Please list every line in the data below that contains the word "Previous". Case counts.

* **PROVIDED INFORMATION**
------
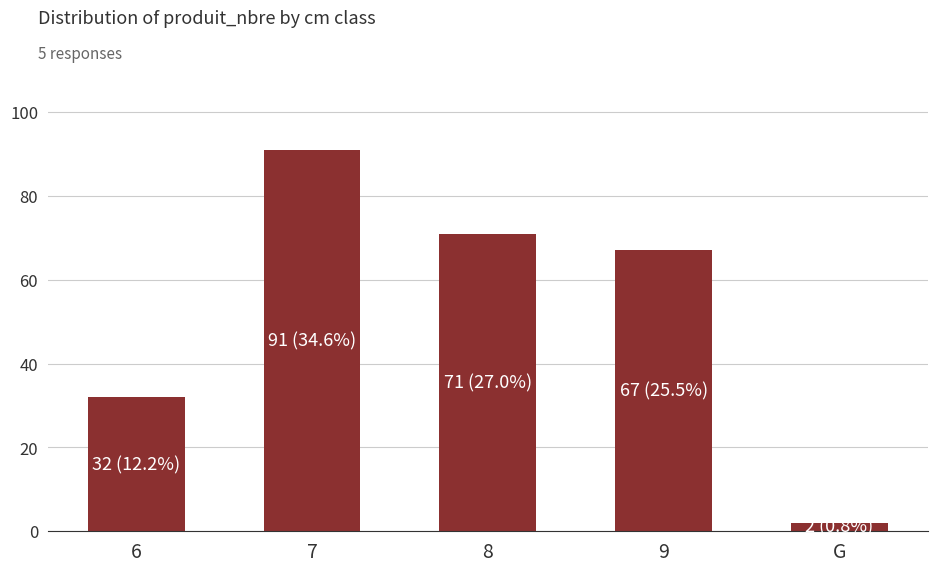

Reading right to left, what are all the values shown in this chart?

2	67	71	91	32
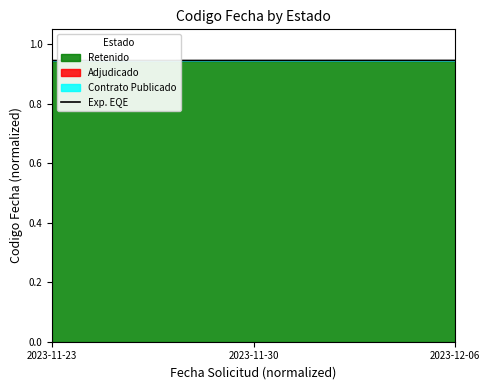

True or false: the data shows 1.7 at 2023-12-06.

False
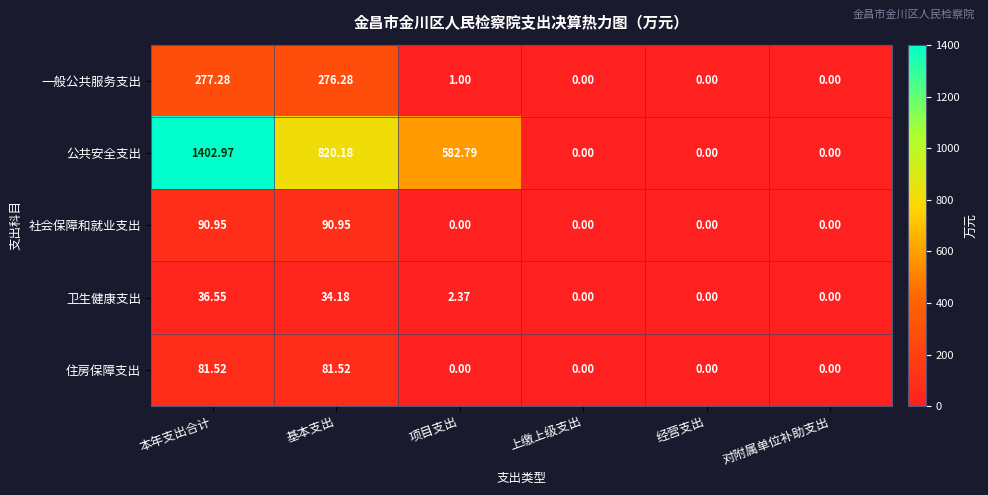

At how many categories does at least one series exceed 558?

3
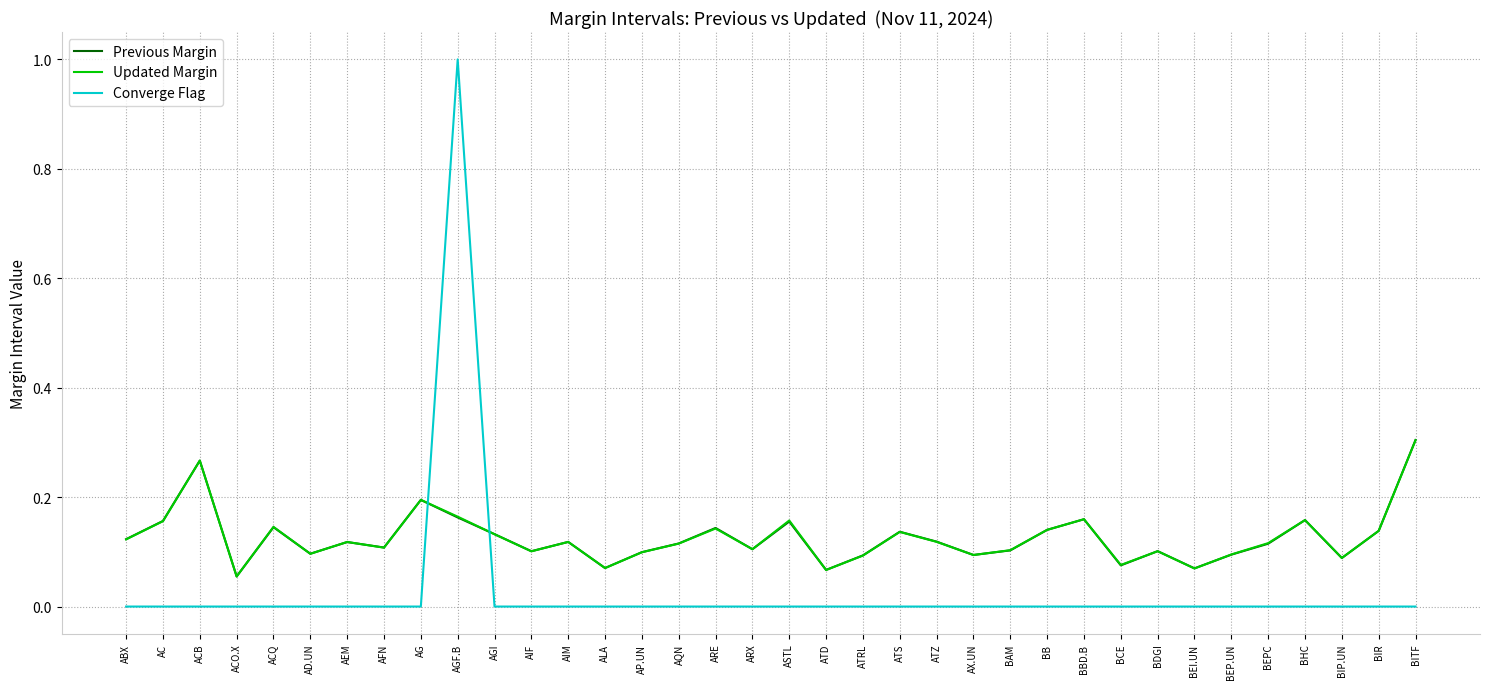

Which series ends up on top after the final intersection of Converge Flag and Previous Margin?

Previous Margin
------
* **TASK ANSWER**
Which series ends up on top after the final intersection of Converge Flag and Previous Margin?
Previous Margin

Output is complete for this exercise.